• _Excerpted data_
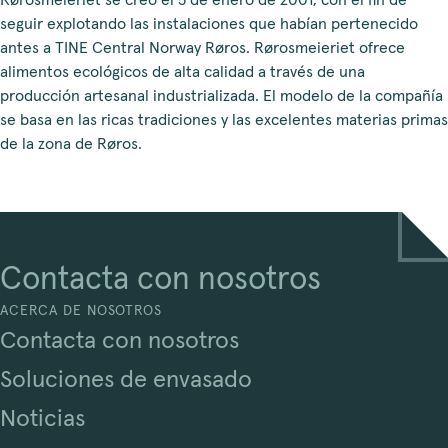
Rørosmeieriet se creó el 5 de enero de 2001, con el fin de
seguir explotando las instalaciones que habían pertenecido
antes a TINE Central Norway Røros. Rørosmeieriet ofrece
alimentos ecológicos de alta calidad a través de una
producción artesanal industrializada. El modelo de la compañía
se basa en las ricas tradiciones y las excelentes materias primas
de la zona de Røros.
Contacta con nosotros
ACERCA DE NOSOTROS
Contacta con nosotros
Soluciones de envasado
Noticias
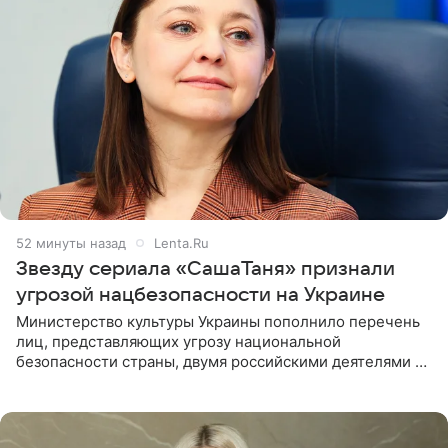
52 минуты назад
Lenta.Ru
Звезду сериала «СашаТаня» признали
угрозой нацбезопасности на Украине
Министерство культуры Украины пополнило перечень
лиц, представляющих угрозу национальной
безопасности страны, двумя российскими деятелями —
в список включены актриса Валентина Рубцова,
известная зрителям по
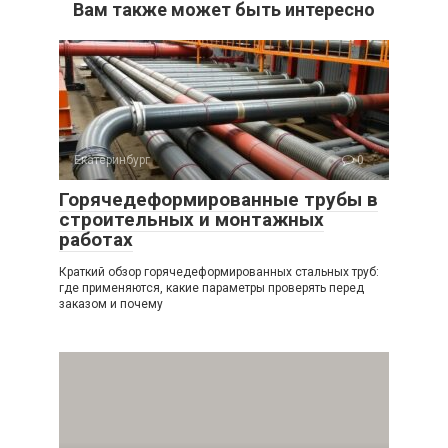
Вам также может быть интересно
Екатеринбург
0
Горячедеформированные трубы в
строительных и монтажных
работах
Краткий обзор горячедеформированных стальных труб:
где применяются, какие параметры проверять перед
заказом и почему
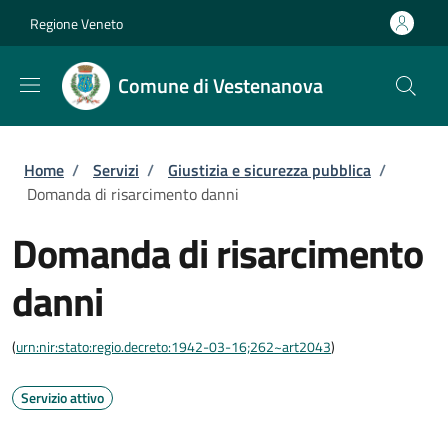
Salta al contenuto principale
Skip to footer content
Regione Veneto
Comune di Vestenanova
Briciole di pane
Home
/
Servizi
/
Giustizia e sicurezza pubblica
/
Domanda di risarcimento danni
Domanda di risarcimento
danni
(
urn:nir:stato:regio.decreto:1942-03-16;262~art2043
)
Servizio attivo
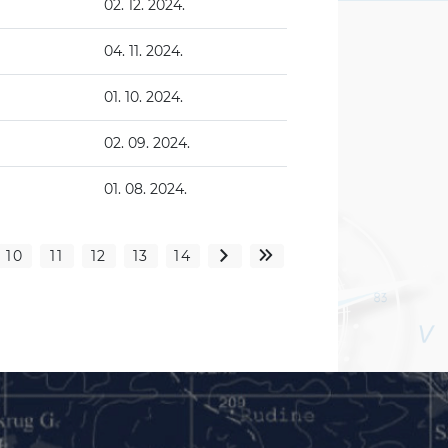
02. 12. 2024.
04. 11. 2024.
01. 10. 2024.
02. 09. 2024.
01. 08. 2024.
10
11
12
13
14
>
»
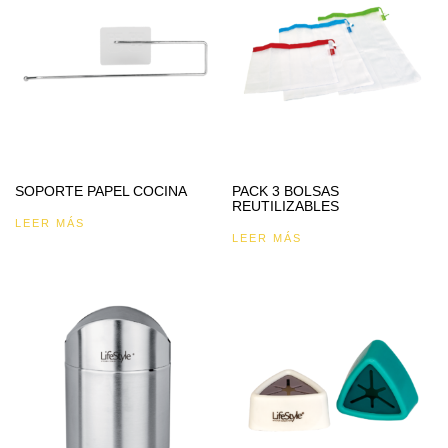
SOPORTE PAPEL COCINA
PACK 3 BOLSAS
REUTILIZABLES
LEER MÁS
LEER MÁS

---

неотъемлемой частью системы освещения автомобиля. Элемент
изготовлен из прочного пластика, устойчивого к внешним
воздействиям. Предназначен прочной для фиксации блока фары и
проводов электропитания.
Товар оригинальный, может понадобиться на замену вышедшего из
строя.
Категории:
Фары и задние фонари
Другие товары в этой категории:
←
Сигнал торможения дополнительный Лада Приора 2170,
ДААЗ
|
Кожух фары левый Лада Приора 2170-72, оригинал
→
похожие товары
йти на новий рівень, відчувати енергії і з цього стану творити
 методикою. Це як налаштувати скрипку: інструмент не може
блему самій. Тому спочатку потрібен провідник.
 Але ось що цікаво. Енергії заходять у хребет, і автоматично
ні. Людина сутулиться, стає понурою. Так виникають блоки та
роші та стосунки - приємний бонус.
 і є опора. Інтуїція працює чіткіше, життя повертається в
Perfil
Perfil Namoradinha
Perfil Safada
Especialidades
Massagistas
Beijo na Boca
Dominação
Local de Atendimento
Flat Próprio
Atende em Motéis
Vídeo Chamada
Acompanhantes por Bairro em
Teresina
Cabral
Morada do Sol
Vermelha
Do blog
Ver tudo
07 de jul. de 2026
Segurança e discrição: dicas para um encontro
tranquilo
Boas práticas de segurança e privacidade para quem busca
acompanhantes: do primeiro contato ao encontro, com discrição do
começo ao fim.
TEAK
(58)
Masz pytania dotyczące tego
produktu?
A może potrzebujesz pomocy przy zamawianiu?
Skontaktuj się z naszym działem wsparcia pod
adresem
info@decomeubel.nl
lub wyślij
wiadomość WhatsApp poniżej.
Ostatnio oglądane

* * *

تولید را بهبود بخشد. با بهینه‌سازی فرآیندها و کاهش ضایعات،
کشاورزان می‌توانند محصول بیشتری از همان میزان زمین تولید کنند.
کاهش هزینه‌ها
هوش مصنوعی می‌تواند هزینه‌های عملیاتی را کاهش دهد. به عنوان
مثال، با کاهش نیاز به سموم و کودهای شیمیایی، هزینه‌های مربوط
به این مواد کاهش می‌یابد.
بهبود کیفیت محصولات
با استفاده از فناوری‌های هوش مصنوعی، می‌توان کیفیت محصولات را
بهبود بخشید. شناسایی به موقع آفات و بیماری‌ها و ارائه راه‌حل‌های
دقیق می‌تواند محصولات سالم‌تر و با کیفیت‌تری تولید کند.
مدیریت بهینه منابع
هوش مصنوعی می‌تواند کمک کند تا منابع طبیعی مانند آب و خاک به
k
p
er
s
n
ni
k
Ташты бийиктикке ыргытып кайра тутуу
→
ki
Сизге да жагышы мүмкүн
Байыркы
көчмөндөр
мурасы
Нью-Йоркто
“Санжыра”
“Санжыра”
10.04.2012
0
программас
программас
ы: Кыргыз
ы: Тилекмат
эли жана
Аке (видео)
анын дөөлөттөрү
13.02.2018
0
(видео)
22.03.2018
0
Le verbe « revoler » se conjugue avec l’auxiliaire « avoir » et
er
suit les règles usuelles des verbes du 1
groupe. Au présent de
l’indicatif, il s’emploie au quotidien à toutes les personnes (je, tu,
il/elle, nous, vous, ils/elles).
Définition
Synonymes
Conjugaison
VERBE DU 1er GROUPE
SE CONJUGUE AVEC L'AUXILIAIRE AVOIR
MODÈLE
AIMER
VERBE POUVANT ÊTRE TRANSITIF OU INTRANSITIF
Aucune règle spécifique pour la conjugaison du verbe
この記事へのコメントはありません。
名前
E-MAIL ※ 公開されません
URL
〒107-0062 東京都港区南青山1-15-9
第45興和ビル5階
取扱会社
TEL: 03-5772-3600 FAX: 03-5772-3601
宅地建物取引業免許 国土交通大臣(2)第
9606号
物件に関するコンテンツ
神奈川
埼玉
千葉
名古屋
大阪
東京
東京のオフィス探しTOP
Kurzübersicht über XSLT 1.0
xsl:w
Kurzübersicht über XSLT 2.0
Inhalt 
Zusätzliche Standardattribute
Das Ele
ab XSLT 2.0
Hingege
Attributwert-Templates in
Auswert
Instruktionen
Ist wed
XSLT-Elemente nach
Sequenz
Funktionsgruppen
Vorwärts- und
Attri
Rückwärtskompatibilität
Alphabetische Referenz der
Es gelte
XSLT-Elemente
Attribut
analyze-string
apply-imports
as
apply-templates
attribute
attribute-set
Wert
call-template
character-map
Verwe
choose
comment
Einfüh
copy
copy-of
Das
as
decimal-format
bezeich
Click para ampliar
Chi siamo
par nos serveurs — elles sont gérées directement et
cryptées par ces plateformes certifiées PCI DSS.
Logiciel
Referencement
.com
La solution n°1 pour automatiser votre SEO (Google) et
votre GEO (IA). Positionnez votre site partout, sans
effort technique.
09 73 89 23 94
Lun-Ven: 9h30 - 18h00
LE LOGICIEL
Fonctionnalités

• _Work instruction_
Copy out the lines of the entries above word for word, starting at the line that contains "Rørosmeieriet se creó" and ending at the line that contains "producción artesanal industrializada.", with both of those lines included.

• _Output for this exercise_
Rørosmeieriet se creó el 5 de enero de 2001, con el fin de
seguir explotando las instalaciones que habían pertenecido
antes a TINE Central Norway Røros. Rørosmeieriet ofrece
alimentos ecológicos de alta calidad a través de una
producción artesanal industrializada. El modelo de la compañía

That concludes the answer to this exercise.